New Food Laws Go Into Effect, Others Blocked
It's summertime and the living is easy, as the saying goes, unless you want to eat foie gras, the gourmet product of goose liver, in California, or have a smoke at work in Indiana. Both are banned under new laws that went into effect July 1.
New laws at the state level often begin at the start of the new fiscal year, which is July 1 for all but four states. This year, there seems to be an emphasis on laws dealing with food and tobacco.
In California, the ban on foie gras sales stems from a 2004 law that gave restaurants and goose liver-enthusiasts until this year to prepare. That law prohibits a person from force-feeding a bird for the purpose of enlarging the bird's liver beyond a normal size. Livers from birds that eat naturally will still be legal for sale, The Wall Street Journal reported, but chefs say they don't taste as good and really aren't foie gras.
Elsewhere, Virginia became a better place for people who enjoy microbrewed beers and suffer from peanut allergies while next door in Maryland, it's now easier to bring your own wine to restaurants under new laws that went into effect there, The Washington Post explained.
And happy hour is legal once again in Kansas, The end of the happy-hour ban instituted by Kansas in 1985 is among numerous liquor law changes taking effect today under legislation signed by Gov. Sam Brownback in late May, The Associated Press reported.
In Tennessee, the sales tax on groceries went down, from 5.5 percent to 5.25 percent — with a goal to lower it to 5 percent in about two years, The Tennessean reported.

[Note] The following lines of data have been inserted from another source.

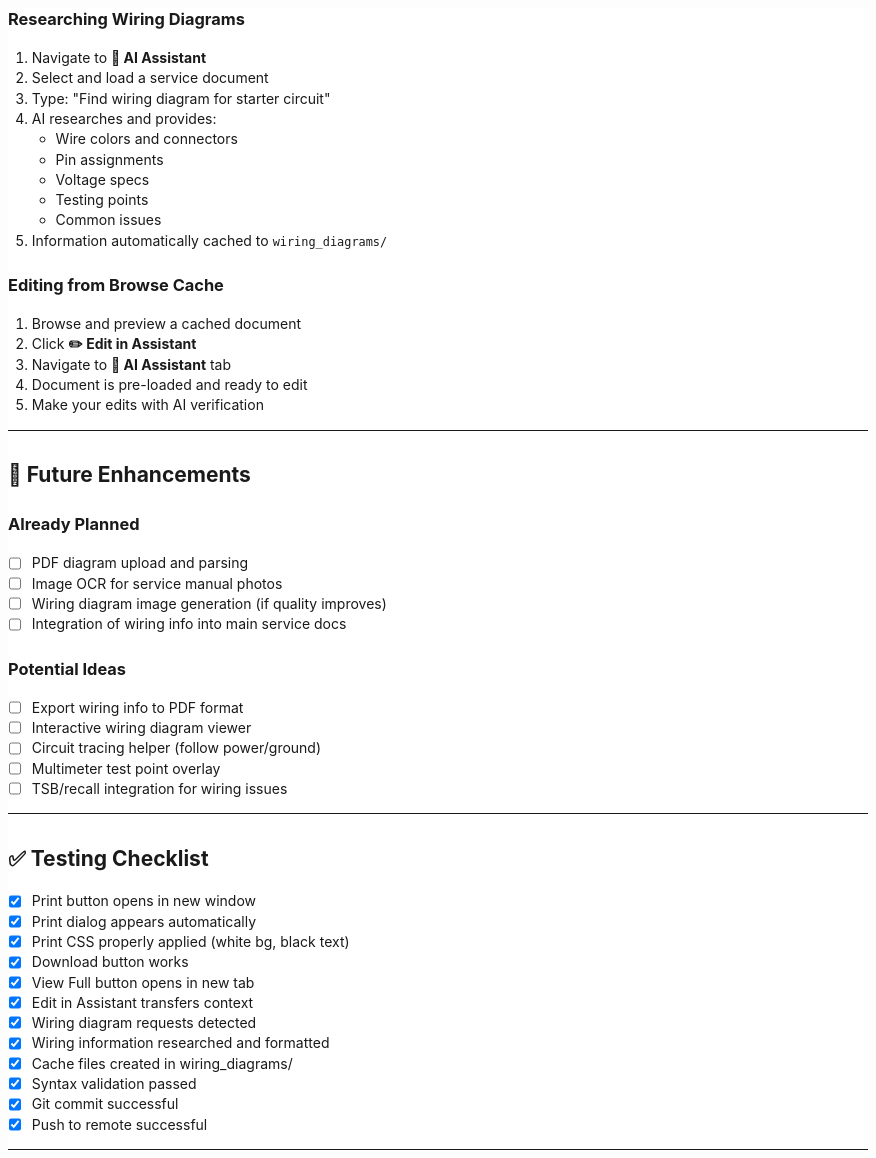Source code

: ### Researching Wiring Diagrams

1. Navigate to **💬 AI Assistant**
2. Select and load a service document
3. Type: "Find wiring diagram for starter circuit"
4. AI researches and provides:
   - Wire colors and connectors
   - Pin assignments
   - Voltage specs
   - Testing points
   - Common issues
5. Information automatically cached to `wiring_diagrams/`

### Editing from Browse Cache

1. Browse and preview a cached document
2. Click **✏️ Edit in Assistant**
3. Navigate to **💬 AI Assistant** tab
4. Document is pre-loaded and ready to edit
5. Make your edits with AI verification

---

## 🔮 Future Enhancements

### Already Planned
- [ ] PDF diagram upload and parsing
- [ ] Image OCR for service manual photos
- [ ] Wiring diagram image generation (if quality improves)
- [ ] Integration of wiring info into main service docs

### Potential Ideas
- [ ] Export wiring info to PDF format
- [ ] Interactive wiring diagram viewer
- [ ] Circuit tracing helper (follow power/ground)
- [ ] Multimeter test point overlay
- [ ] TSB/recall integration for wiring issues

---

## ✅ Testing Checklist

- [x] Print button opens in new window
- [x] Print dialog appears automatically
- [x] Print CSS properly applied (white bg, black text)
- [x] Download button works
- [x] View Full button opens in new tab
- [x] Edit in Assistant transfers context
- [x] Wiring diagram requests detected
- [x] Wiring information researched and formatted
- [x] Cache files created in wiring_diagrams/
- [x] Syntax validation passed
- [x] Git commit successful
- [x] Push to remote successful

---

A few laws won't go into effect as planned. In Washington State, people who roll their own cigarettes won't have to pay a 15-cent-per-smoke tax starting this month because a judge blocked it until after a hearing can be held to decide if the requirement violates state law, The Olympian explained. Opponents of the tax say it violates a 2010 ballot measure voters approved that requires a two-thirds majority of the Legislature for tax increases.
In Oregon, restaurant owners and chefs got a reprieve from a new rule that was to take effect Sunday that would have required they wear gloves or otherwise avoid touching food with their bare hands, The Oregonian reported. Restaurant owners argued the requirement wouldn't make kitchens any safer than they are under the state's current hand-washing practices.
New Mexico is trying to make its chile as well known and protected as apples in Washington and potatoes in Idaho, the Las Cruces Sun-News reported. New Mexico legislators did not obtain a trademark for homegrown chile, but the New Mexico Chile Advertising Act makes it unlawful for vendors to label fresh or processed chile as being from New Mexico unless it was actually grown in the state. Those who try to pass off impostor chile will be guilty of trade infringement.